They look deceptively real, but they are made by computers: so-called deep-fake images are generated by machine learning algorithms, and humans are pretty much unable to distinguish them from real photos. Researchers at the Horst Görtz Institute for IT Security at Ruhr-Universität Bochum and the Cluster of Excellence “Cyber Security in the Age of Large-Scale Adversaries” (Casa) have developed a new method for efficiently identifying deep-fake images. To this end, they analyze the objects in the frequency domain, an established signal processing technique.
Deep-fake images — a portmanteau word from “deep learning” for machine learning and “fake” — are generated with the help of computer models, so-called Generative Adversarial Networks, GANs for short. Two algorithms work together in these networks: the first algorithm creates random images based on certain input data. The second algorithm needs to decide whether the image is a fake or not. If the image is found to be a fake, the second algorithm gives the first algorithm the command to revise the image — until it no longer recognizes it as a fake.

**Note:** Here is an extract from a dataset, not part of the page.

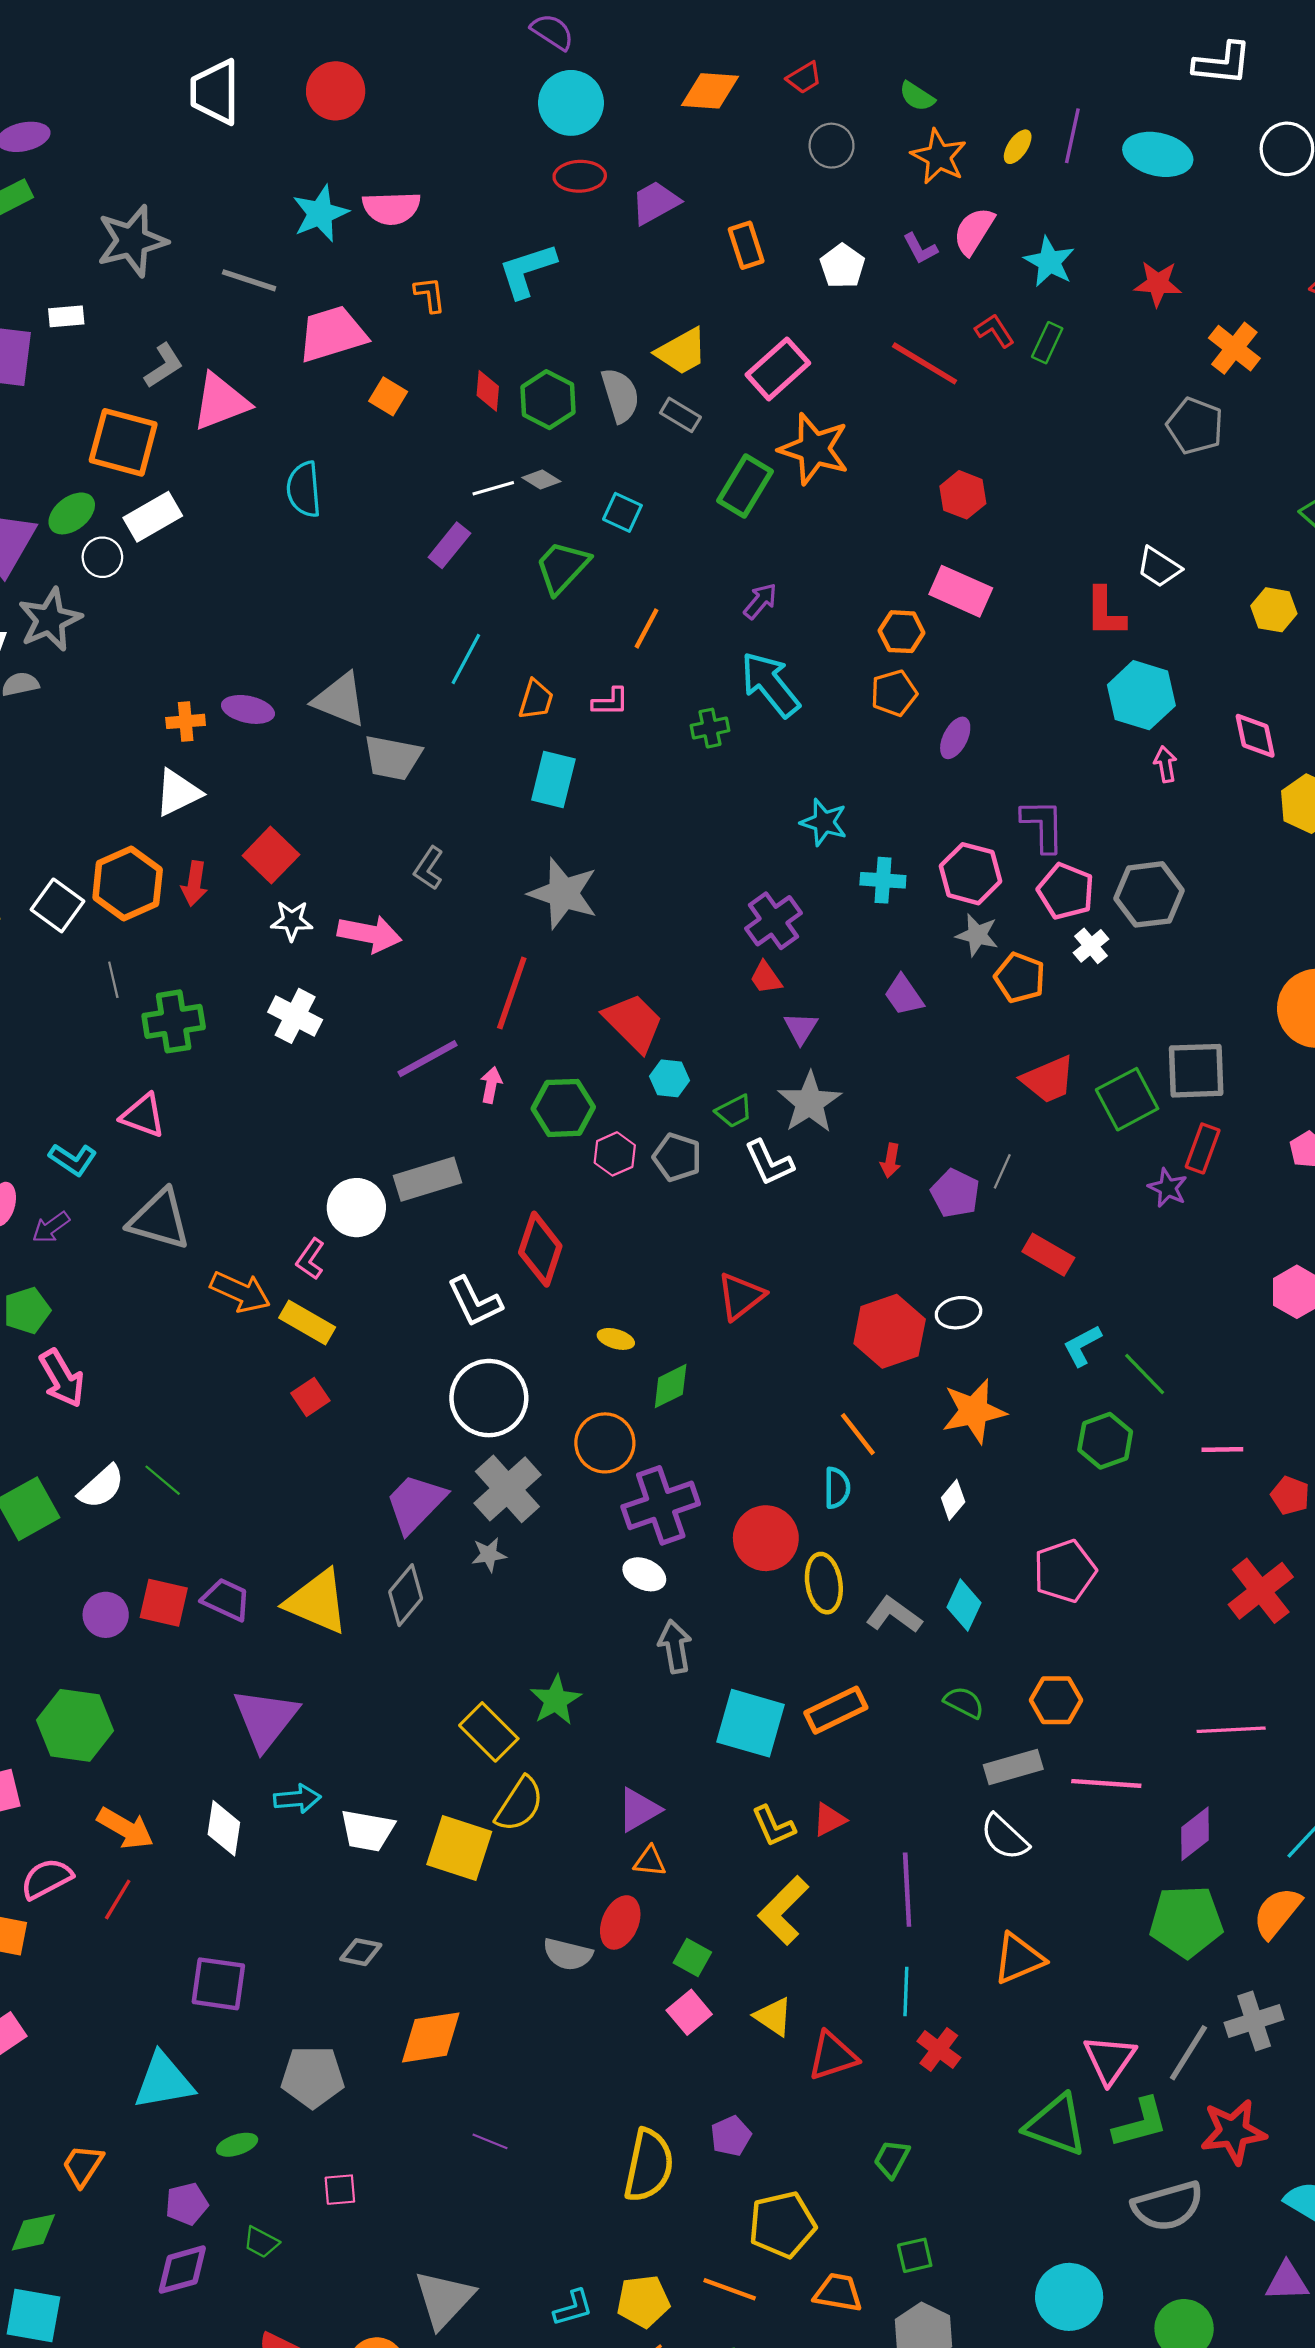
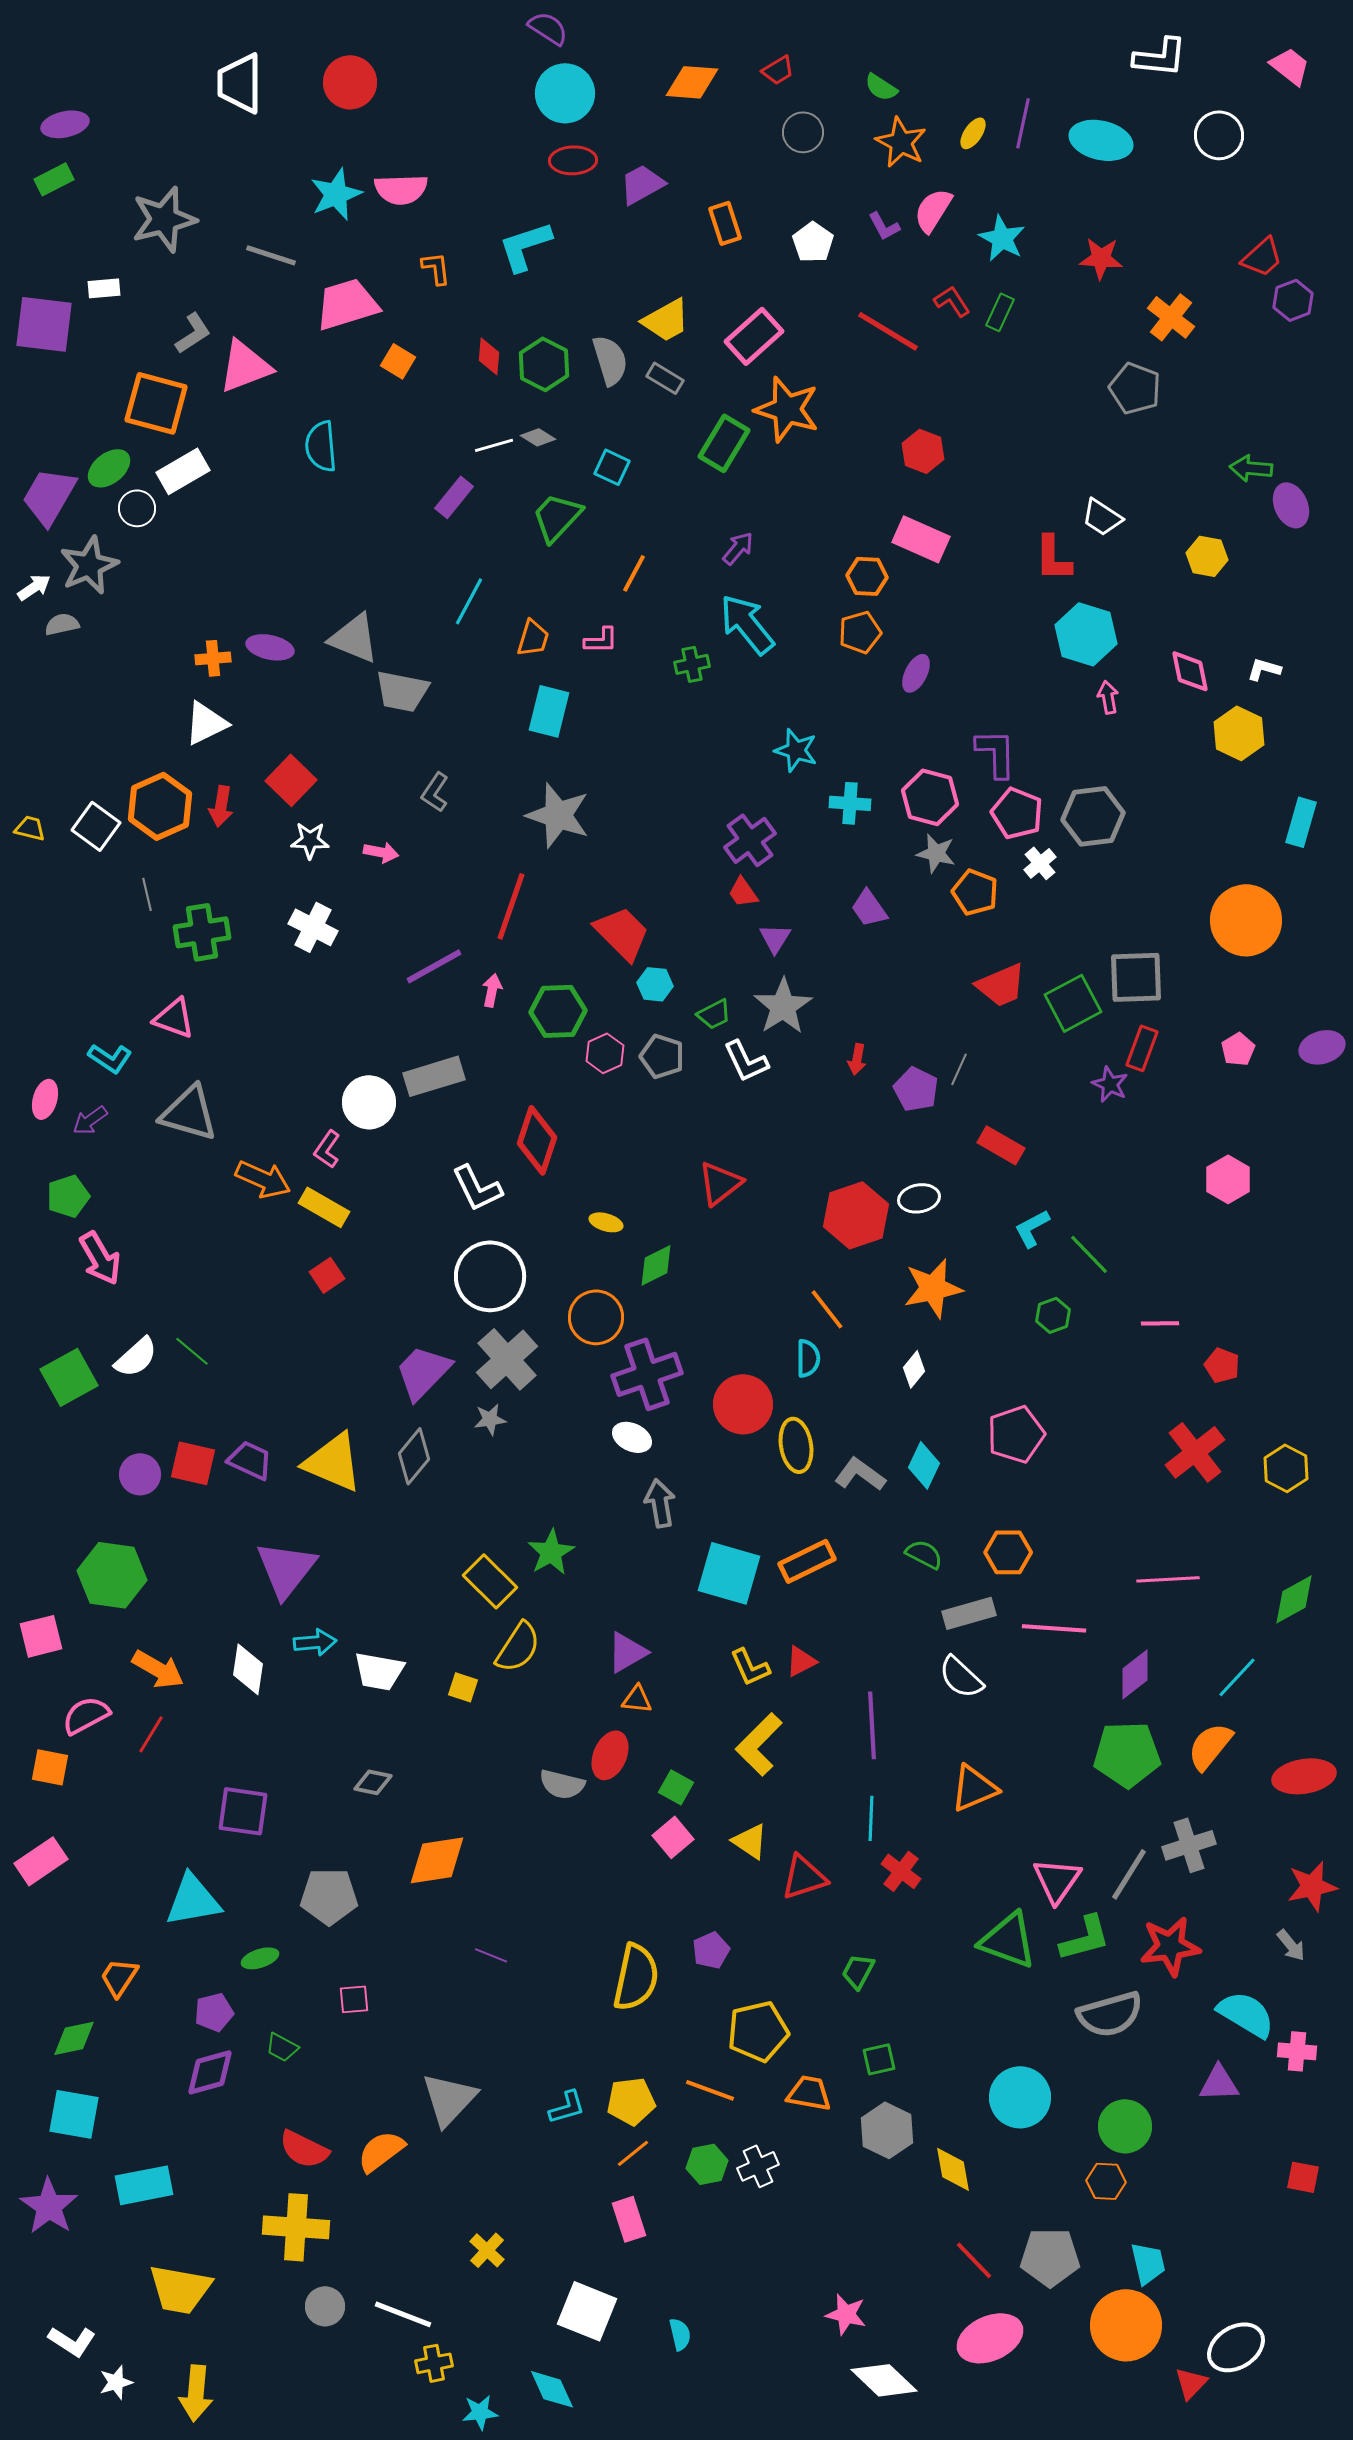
pink arrow: (370, 934) -> (381, 852), size x0.6
green hexagon: (1105, 1441) -> (1053, 1315), size x0.7
yellow square: (459, 1848) -> (463, 1687), size x0.5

In recent years, this technique has helped make deep-fake images more and more authentic. On the website http://www.whichfaceisreal.com, users can check if they’re able to distinguish fakes from original photos. “In the era of fake news, it can be a problem if users don’t have the ability to distinguish computer-generated images from originals,” says Professor Thorsten Holz from the Chair for Systems Security.
The analysis has shown that images generated by GANs exhibit artifacts in the high-frequency range. For example, a typical grid structure emerges in the frequency representation of fake images. “Our experiments showed that these artifacts do not only occur in GAN generated images. They are a structural problem of all deep learning algorithms,” explains Joel Frank from the Chair for Systems Security. “We assume that the artifacts described in our study will always tell us whether the image is a deep-fake image created by machine learning,” adds Frank.